Johnson: We need to remember that the Gospel itself comes to us in many forms, in an open-ended way. We have this treasure in earthen vessels of differing, and sometimes even conflicting, configurations — the Gospel according to this evangelist or that evangelist, the Gospel construed within different theological frameworks. Unfortunately, instead of embracing these many forms, the church has a dark history of anxiety over the truth of its own truth claims, resulting in intolerance toward the truth claims of others. Too often theologians have been in the business of reducing cognitive dissonance and bending the Gospel to suit self-interested goals. Maybe we need to be a little less invested in advancing our own truth claims about the Gospel, and more invested in the transforming power of the Gospel itself. The Romans passage does not say that the Gospel is a "truth claim" for everyone who has faith, but that the Gospel is the power of God unto salvation. In shorthand form, the Gospel proclaims that the God of Israel has raised Jesus Christ from the dead. Or to put it another way, the God who is for humanity and with humanity in Jesus Christ calls human beings, by the Spirit’s power, to be for and with the "other." Hence all dialogue and interaction with those outside the church must not fail to embody the grace of God in Jesus Christ. Let me add, parenthetically, that the passage speaks of God’s power "to the Jew first, and also to the Greek." In other words, the Gospel is the engrafting of us Gentiles within the gracious covenant God first made with Israel. In a postmodern, post-Holocaust age, the first issue in inter-religious dialogue has to be a recognition of our sibling relationship with Israel, on the one hand, and then, on the other hand, our acknowledgment that the particular calling of God on our lives is for the sake of the other. Our election, in short, is not to a special status but to a special service.

Black: So maybe religious conversation that is consonant with the Gospel is a conversation that reflects the gift of gracious love that we have known through the Lord Jesus Christ. Articulation of the Gospel is an expression of the peculiar gift that has been given to Christians.

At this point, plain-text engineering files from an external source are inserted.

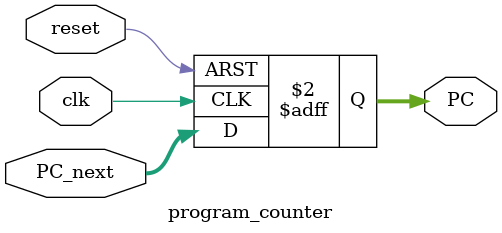
<source format=sv>
module program_counter (
input logic clk,
input logic reset,
input logic [31:0] PC_next,
output logic [31:0] PC
);
always_ff @(posedge clk or posedge reset) begin
if (reset)
PC <= 32'b0;
else
PC <= PC_next;
end
endmodule

</source>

Johnson: I think we are saying much the same thing. As Christians, we are not in a position of standing above the other, but in humility we engage the other with that same grace with which God in Christ has engaged us.

Black: But the other trap that we can and often do fall into is a humility that deteriorates into functional cowardice. In that case the church, for whatever reasons, capitulates and in effect reconfigures the message of the Gospel into a bland un-Gospel that sounds just like what everybody else is saying. It’s the flip side of the arrogant posture by which Christianity in its darkest moments has promoted conversions at sword point.